Further, as this shift may be significant for some employees, it’s important that open communication and transparency is felt between owners and staff to ensure that everyone feels comfortable. Shifting employee mindsets and adjusting work habits may take time, and it's valuable that your employees feel they can communicate these pressure points with you if necessary.
3. Update office practices
Just as staff will need to adjust back into office life, business owners and management may need to consider updating office practices and improving workflows. Businesses may find that allowing workers flexibility with work from home opportunities can improve morale and increase longevity, as suggested by the McCrindle Research earlier.
Consider allowing requests for work-from-home days or allowing staff to choose one day a week to work remotely moving forward. You may be able to improve workflow and time management by taking on board practices from remote working. This may involve pivoting away from structured meetings that may be more beneficial as an online meeting or even an email.

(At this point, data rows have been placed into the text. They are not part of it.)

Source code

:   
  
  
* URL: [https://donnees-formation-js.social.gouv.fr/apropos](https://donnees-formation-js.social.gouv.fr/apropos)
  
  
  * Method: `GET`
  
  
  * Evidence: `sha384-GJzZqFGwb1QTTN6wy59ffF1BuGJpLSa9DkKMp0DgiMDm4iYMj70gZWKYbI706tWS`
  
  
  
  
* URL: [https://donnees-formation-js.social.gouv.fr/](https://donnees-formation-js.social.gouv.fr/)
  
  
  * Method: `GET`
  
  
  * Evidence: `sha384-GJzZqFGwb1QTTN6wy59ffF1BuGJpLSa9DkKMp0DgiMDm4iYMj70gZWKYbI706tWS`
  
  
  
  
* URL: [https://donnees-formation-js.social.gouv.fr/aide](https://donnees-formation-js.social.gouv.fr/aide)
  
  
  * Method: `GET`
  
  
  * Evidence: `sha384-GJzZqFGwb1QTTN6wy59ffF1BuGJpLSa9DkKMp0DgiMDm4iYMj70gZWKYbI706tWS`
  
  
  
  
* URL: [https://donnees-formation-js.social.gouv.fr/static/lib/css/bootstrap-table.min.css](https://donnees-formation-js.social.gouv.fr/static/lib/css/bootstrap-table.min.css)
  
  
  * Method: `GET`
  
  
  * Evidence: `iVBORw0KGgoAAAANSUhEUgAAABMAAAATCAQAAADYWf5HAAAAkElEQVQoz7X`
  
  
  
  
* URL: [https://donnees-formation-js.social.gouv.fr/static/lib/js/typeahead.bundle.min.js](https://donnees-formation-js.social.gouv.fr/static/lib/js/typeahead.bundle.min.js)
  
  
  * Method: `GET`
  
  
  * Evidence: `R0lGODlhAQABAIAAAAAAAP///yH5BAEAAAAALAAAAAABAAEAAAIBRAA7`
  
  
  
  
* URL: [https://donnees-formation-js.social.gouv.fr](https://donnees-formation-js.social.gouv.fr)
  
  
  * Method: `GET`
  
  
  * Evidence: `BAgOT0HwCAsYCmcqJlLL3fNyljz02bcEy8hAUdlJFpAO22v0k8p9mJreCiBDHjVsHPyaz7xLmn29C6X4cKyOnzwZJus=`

Also, assess your current tools, equipment and technology and carefully decide whether it’s worth investing in new or alternative options to encourage a more agile workforce. If you’re going to allow staff to work remotely, have they struggled to access documents in the past? If so, consider cloud-based content management systems for example. Or if you’ve struggled to use platforms like Zoom, consider alternatives such as Google Meet.
If you have any concerns about returning to the workplace, social distancing regulations, or the end of JobKeeper payments, fairwork.gov.au offers an Interactive Employer Tool to provide employers with general information and assistance about your workplace rights and responsibilities when reopening, scaling up, or adapting your workplace during COVID-19.